Soal untuk Dikerjakan:
1. Daftarkan semua istilah upacara adat berawalan "no-" yang tercantum dalam kutipan teks tentang Suku Kaili.
2. Terjemahkan kalimat "Berbeda dengan komunitas Kaili lainnya, masyarakat Da’a tidak mengenal tradisi tenun dan manik-manik." dari kutipan teks tentang Suku Kaili ke dalam bahasa Inggris.

Menentukah hari membangun rumah yang tepat dilihat dari arah bulan, tiang penyangga dan rumah
tidak boleh membelakangi matahari karena sang surya merupakan sumber kehidupan bagi suku ini.
Jumlah anak tangga pun harus ganjil, Suku Kaili Da’a meyakini bahwa Tuhan suka dengan angka ganjil.
Maka rumah berbahan dari alam sepenuhnya dengan luas 2×2 meter ini akan diberkati. Rumah pohon
yang bisa bertahan hingga 1 tahun ini berukuran sangat kecil, namun tujuannya untuk tidur saja karena
mereka memang tinggal berpindah-pindah untuk menggarap ladang.

Pakaian masyarakat etnik Da’a dahulu terbuat dari kulit kayu yang diambil dari pohon yang berwarna
putih atau disebut malo. Kulit kayu yang akan dibuat bahan pakaian dipukul dengan batu pukul yang
disebut batu ike. Pemukul kulit kayu terbuat dari batu lempung yang dibakar dan diambil dari lokasi
khusus (singkapan batuan) di daerah pegunungan. Berbeda dengan komunitas Kaili lainnya, masyarakat
Da’a tidak mengenal tradisi tenun dan manik-manik.

BUdaya

Sebagaimana suku-suku lainnya di wilayah persada Nusantara, Suku Kaili juga mempunyai adat istiadat
sebagai bagian kekayaan budaya di dalam kehidupan sosial, memiliki Hukum Adat sebagai aturan dan
norma yang harus dipatuhi, serta mempunyai aturan sanksi dalam hukum adat.

Penyelenggaraan upacara adat biasanya dilaksanakan pada saat pesta perkawinan (no-Rano, no-Raego,
kesenian berpantun muda/i), pada upacara kematian (no-Vaino, menuturkan kebaikan orang yang
meninggal), pada upacara panen (no-Vunja, penyerahan sesaji kepada Dewa Kesuburan), dan upacara
penyembuhan penyakit (no-Balia, memasukkan ruh untuk mengobati orang yang sakit); pada masa
sebelum masuknya agama Islam dan Kristen, upacara-upacara adat seperti ini masih dilakukan dengan
mantera-mantera yang mengandung animisme.

Setelah masuknya agama Islam dan Kristen, pesta perkawinan dan kematian sudah disesuaikan antara
upacara adat setempat dengan upacara menurut agama penganutnya. Demikian juga upacara yang
mengikuti ajaran Islam seperti: Khitan (Posuna), Khatam (Popatama) dan gunting rambut bayi usia 40
hari (Niore ritoya), penyelenggaraannya berdasarkan ajaran agama Islam.

Data hasil ekstraksi:

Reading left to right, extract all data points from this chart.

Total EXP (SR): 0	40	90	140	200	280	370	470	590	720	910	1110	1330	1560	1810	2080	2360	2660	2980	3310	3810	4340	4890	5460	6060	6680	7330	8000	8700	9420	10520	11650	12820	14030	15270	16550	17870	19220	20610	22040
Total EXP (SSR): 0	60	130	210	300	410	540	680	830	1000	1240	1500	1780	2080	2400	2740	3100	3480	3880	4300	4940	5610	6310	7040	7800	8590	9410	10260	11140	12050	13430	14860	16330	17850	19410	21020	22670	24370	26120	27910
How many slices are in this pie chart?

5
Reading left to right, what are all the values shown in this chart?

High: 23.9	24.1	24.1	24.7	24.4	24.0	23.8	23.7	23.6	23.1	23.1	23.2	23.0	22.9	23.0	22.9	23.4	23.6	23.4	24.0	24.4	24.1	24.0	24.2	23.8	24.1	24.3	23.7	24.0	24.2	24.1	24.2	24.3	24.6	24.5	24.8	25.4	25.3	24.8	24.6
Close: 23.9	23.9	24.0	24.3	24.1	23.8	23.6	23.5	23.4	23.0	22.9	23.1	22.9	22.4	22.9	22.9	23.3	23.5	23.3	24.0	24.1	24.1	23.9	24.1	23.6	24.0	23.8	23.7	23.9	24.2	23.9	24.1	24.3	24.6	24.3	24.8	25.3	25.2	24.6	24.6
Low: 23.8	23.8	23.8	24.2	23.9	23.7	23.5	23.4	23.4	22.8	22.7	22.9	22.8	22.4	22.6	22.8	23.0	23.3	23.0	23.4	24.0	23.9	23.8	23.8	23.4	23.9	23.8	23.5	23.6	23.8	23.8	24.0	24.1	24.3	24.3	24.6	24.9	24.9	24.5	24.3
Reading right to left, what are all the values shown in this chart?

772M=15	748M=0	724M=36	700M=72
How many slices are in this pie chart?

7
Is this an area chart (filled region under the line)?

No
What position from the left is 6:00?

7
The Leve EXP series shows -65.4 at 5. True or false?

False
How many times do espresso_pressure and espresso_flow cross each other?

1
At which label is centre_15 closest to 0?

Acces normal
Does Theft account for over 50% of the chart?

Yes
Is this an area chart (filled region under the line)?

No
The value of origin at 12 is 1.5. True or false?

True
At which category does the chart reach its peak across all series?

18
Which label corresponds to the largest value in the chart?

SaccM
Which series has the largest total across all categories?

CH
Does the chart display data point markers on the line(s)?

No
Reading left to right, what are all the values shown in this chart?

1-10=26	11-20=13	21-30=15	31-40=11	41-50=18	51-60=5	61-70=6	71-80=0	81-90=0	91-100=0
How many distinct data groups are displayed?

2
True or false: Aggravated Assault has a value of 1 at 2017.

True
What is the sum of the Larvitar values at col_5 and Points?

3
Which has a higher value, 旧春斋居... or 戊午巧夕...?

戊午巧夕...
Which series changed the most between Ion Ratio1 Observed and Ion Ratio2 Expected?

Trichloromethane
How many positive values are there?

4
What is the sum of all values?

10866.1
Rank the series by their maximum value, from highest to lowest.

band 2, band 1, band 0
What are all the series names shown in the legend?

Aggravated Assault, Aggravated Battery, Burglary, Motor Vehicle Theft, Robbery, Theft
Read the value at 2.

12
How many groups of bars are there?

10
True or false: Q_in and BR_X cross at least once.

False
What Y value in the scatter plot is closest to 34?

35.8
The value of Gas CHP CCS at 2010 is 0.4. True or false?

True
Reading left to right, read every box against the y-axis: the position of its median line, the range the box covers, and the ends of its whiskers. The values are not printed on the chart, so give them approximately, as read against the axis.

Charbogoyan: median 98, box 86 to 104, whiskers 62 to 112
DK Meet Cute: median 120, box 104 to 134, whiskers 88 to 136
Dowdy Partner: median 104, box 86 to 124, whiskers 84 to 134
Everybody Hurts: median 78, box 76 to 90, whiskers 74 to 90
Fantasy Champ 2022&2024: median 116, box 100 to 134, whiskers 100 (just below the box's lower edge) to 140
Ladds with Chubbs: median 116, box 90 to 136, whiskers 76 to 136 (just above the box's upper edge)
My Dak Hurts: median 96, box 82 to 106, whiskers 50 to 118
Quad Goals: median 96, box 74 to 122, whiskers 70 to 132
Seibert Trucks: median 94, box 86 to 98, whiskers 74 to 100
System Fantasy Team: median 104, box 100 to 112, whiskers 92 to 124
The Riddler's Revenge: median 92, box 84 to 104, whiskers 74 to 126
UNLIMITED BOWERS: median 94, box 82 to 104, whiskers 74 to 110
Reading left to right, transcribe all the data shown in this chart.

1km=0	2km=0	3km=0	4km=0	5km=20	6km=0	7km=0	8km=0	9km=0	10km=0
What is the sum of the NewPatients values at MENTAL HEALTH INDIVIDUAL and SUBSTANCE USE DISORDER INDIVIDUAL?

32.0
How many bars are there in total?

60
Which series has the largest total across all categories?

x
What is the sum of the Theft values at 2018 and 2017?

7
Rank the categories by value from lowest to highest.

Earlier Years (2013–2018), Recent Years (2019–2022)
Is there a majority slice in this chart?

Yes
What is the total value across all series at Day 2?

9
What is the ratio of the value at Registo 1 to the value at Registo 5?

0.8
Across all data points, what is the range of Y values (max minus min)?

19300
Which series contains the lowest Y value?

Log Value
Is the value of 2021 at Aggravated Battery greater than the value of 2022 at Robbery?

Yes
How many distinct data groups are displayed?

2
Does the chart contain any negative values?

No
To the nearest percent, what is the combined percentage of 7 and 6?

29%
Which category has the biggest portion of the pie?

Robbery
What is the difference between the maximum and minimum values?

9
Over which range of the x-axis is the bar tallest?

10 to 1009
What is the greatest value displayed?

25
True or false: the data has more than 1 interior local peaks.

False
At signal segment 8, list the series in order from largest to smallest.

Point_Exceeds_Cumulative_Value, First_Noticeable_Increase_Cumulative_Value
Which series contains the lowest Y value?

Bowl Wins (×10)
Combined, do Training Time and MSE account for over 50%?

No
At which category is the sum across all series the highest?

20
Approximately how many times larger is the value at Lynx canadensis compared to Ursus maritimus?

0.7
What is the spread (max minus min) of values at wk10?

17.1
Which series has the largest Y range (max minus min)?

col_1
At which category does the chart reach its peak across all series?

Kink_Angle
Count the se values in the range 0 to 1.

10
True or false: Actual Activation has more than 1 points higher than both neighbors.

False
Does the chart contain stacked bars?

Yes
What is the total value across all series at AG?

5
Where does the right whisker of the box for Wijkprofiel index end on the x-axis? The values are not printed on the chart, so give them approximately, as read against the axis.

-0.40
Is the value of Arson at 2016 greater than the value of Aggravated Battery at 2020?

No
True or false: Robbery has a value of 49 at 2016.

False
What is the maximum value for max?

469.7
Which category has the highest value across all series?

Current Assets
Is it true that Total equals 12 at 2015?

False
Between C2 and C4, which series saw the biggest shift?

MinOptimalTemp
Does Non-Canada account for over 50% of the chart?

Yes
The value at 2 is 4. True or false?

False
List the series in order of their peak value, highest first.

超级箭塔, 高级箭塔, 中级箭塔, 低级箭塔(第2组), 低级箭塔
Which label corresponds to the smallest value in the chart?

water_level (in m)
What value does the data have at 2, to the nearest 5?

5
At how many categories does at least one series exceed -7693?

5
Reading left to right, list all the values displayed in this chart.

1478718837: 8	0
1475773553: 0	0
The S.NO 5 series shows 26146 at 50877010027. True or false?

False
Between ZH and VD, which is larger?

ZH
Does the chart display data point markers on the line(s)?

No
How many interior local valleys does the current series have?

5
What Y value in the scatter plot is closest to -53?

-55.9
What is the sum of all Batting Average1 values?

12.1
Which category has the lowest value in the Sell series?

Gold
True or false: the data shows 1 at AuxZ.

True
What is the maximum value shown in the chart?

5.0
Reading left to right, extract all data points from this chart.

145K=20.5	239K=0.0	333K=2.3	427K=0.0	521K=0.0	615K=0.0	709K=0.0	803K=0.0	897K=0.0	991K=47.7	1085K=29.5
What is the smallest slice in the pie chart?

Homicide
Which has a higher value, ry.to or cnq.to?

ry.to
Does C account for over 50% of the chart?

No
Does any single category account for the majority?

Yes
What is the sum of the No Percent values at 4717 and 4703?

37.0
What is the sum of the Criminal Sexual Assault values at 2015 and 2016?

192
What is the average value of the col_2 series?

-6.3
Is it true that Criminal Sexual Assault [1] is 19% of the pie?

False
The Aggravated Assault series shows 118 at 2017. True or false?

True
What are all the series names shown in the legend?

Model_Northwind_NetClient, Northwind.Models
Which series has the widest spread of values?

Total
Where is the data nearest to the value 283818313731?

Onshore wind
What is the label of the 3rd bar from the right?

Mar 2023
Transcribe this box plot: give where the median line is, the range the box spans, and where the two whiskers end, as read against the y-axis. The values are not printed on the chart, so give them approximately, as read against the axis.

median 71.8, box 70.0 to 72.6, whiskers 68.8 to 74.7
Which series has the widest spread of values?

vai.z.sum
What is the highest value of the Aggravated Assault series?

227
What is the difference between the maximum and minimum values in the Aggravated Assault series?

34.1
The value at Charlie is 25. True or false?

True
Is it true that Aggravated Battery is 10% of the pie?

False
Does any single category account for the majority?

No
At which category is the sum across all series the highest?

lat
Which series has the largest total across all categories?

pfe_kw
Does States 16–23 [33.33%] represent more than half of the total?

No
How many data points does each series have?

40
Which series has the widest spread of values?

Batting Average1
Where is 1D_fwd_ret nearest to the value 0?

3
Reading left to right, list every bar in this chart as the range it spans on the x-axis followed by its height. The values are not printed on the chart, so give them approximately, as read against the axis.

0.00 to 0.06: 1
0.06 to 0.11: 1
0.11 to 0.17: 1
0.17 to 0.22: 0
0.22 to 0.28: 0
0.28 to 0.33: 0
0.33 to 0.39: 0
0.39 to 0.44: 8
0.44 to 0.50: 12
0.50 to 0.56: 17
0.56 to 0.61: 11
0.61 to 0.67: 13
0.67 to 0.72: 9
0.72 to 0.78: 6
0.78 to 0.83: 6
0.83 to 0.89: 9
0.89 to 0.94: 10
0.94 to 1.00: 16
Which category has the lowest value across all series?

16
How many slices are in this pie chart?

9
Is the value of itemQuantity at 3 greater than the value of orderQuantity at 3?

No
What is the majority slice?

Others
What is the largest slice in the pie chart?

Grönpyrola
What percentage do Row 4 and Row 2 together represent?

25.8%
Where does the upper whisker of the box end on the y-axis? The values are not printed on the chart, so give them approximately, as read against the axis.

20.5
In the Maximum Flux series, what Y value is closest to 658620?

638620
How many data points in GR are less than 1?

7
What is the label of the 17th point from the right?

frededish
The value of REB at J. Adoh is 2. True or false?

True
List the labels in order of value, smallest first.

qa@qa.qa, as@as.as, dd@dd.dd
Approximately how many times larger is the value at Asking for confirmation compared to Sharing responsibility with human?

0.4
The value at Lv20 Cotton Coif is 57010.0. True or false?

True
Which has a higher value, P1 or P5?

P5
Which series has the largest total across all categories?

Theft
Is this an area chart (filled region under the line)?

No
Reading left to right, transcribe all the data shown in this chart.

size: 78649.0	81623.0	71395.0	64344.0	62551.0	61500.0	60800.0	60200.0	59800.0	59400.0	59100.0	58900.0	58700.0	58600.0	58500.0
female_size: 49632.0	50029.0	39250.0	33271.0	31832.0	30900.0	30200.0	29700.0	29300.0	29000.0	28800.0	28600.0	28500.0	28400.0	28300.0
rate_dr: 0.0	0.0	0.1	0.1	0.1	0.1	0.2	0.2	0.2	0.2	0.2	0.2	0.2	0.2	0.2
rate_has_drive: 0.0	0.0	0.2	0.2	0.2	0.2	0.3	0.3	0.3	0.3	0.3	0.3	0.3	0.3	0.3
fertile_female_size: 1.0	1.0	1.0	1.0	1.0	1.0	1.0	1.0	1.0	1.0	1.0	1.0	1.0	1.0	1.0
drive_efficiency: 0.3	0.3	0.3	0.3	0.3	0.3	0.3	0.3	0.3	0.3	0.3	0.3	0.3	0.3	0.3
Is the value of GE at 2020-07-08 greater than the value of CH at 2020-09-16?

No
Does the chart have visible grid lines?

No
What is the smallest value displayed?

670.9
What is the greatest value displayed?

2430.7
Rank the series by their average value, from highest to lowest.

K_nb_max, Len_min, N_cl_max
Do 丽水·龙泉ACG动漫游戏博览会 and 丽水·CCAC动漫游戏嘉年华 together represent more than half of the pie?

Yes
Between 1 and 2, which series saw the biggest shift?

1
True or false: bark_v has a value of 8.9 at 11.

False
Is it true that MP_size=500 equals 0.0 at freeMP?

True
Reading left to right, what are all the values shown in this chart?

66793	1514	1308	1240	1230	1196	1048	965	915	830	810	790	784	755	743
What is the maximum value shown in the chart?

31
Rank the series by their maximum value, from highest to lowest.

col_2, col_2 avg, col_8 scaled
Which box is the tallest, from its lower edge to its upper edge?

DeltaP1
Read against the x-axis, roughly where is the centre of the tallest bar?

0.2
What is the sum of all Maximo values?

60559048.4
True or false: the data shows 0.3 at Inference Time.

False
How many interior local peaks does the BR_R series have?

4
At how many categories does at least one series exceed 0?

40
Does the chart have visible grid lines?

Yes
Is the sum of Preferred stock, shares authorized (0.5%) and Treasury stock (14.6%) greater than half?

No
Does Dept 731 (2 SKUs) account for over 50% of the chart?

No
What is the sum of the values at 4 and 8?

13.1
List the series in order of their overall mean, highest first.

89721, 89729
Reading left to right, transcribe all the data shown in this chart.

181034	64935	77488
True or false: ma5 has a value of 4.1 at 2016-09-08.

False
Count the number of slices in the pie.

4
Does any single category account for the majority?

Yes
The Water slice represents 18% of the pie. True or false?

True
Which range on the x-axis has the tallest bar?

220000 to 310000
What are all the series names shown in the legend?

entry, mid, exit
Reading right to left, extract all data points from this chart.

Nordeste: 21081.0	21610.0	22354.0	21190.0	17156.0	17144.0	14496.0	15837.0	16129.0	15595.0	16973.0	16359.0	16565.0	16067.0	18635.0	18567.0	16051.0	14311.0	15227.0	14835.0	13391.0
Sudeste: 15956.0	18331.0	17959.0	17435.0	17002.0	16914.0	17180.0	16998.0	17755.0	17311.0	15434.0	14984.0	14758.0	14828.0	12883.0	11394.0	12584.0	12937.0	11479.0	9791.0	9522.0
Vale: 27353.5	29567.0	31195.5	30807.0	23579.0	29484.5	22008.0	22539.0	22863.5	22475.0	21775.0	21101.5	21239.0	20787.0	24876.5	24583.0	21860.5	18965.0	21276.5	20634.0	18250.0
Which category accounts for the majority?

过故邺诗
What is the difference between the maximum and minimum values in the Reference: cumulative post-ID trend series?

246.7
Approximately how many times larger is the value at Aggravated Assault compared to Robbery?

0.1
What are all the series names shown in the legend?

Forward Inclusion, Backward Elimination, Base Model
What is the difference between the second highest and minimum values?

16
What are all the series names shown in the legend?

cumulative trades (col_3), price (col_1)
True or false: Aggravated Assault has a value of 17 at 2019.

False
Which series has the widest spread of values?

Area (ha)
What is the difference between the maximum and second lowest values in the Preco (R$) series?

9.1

Jawaban Soal:
1. no-Rano, no-Raego, no-Vaino, no-Vunja, no-Balia

2. Unlike other Kaili communities, the Da’a people have no tradition of weaving and beadwork.